Innovator Profiles highlight extraordinary community members that are making a difference.

Michael Alexander is the director of City Conversations. He is passionate about “bringing joy to people by making cities better places to live.”

Photojournalist turned environmentalist turned urbanist, Michael Alexander spent years championing change in the city of San Francisco. But an antagonistic American political culture and San Franciscans' "preference to debate public policies without making decisions" eventually took their toll. In 2006, feeling burnt out and eager to recharge, Michael and his wife Dianna decided they would test the waters upstream in Vancouver.

Living in Vancouver, Michael says he was struck by the difference between American and Canadian cultures. He found Canadians, generally, to be better listeners, less confrontational and, most intriguingly to him, more interested in conversation.

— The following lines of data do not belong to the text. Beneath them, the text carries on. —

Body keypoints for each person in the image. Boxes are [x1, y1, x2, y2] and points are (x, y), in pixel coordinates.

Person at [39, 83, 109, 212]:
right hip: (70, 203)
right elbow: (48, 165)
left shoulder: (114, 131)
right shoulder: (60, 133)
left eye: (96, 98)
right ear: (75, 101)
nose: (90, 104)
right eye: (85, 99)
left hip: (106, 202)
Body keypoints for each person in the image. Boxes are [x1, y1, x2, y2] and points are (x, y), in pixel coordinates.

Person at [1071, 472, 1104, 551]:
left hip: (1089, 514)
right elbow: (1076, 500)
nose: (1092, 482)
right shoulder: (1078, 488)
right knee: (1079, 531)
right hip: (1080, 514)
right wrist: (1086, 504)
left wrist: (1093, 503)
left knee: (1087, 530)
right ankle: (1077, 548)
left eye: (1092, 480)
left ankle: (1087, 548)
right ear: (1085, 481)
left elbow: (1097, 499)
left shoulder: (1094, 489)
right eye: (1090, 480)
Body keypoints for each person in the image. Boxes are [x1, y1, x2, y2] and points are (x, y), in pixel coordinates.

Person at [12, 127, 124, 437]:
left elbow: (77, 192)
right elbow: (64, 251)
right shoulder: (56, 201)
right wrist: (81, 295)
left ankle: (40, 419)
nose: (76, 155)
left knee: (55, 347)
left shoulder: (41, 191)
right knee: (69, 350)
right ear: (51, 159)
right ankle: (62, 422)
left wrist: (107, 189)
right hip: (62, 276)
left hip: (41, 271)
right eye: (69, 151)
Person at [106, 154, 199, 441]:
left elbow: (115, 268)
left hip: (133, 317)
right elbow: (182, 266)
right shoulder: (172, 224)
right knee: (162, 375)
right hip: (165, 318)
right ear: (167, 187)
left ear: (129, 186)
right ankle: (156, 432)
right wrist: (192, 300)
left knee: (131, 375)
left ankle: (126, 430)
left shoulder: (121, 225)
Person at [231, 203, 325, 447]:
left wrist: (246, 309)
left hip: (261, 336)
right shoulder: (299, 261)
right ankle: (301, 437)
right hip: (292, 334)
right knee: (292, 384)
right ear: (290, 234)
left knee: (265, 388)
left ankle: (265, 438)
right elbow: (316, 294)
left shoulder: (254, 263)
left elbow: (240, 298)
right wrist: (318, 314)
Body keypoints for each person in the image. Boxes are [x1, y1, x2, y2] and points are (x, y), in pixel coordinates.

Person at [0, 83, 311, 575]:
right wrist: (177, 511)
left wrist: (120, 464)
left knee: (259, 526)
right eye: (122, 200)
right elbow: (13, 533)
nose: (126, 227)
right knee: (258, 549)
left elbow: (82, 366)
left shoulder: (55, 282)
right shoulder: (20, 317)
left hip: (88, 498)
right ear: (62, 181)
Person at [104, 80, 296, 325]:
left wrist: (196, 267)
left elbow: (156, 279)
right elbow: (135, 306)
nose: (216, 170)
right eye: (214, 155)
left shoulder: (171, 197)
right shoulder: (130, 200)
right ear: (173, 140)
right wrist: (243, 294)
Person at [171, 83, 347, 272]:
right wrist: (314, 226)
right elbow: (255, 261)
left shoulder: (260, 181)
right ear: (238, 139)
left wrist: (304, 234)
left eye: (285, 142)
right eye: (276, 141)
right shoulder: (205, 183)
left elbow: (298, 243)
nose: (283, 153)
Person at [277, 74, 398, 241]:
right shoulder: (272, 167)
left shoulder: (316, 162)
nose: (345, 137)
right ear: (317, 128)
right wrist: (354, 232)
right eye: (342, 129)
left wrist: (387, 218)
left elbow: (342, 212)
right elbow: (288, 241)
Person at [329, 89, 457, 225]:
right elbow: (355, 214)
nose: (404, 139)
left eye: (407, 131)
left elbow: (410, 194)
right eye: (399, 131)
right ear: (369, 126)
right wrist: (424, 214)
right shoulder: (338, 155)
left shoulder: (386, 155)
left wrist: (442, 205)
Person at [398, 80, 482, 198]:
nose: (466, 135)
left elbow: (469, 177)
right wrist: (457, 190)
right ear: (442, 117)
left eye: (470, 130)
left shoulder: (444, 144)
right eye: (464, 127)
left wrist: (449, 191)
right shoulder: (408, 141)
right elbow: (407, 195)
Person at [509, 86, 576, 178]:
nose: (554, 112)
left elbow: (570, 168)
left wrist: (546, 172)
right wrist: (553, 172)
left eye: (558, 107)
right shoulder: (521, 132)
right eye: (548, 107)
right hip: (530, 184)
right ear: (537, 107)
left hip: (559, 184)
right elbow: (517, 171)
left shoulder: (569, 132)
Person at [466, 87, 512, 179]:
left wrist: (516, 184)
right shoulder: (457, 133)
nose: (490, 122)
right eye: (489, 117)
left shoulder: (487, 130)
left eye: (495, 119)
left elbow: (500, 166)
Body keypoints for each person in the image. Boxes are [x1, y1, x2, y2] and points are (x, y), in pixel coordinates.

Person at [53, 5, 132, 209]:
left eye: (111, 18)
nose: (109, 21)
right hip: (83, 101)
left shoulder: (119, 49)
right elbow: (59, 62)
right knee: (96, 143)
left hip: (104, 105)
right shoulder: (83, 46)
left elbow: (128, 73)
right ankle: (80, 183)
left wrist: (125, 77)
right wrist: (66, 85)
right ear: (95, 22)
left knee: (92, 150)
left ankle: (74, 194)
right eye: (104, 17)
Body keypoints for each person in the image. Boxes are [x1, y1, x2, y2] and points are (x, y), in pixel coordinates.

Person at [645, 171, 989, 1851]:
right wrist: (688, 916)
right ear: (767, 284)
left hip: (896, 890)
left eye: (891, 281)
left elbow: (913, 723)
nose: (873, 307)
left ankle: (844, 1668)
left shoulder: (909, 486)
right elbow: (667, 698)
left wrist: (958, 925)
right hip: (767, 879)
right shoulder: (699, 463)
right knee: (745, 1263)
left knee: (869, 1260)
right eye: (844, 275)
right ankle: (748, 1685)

“I don’t know if Canadians fully appreciate how special it is that they can have conversations about complex subjects with multiple points of view,” he says. At the same time, however, Michael couldn’t help but detect that some opportunity for that conversation was missing.

Working on urban issues in San Francisco, Michael was on the board of the San Francisco Planning and Urban Research Association (SPUR), an organization host to regular lunchtime forums on urban issues. It dawned on Michael (who continues to hold his position as co-chair of SPUR’s Advisory Council) that this was the model Vancouverites needed to start their conversation.

“And here’s what I love about Vancouver,” says Michael. Armed with an idea to bring lunchtime urban-inspired dialogues to the city of Vancouver, he approached friend and former teacher Gordon Price. “Only 40 days after having broached the subject, we held our first City Conversation. It was ‘yes, yes, yes’ all the way down the line.”

Inspired by the SPUR model, City Conversations quickly became something of its own. The discussions are not just about planning topics, but focus broadly on public issues that affect residents of Metro Vancouver. The emphasis is on a two-way exchange of information and ideas. “We bring in people with lots of knowledge on a subject, and give them seven minutes to lay out their perspective. Then we encourage participants—who might normally be considered an audience—to ask questions of the presenters and engage in a dialogue with each other,” Michael explains.

It’s a program that’s helping to enrich and maintain that distinctive Canadian culture that Michael says he’s so happy to be immersed in. What’s more, it’s giving participants opportunities to engage in meaningful democratic dialogue. “The more we encourage that,” Michael believes, “the more we encourage public participation in all aspects of life.”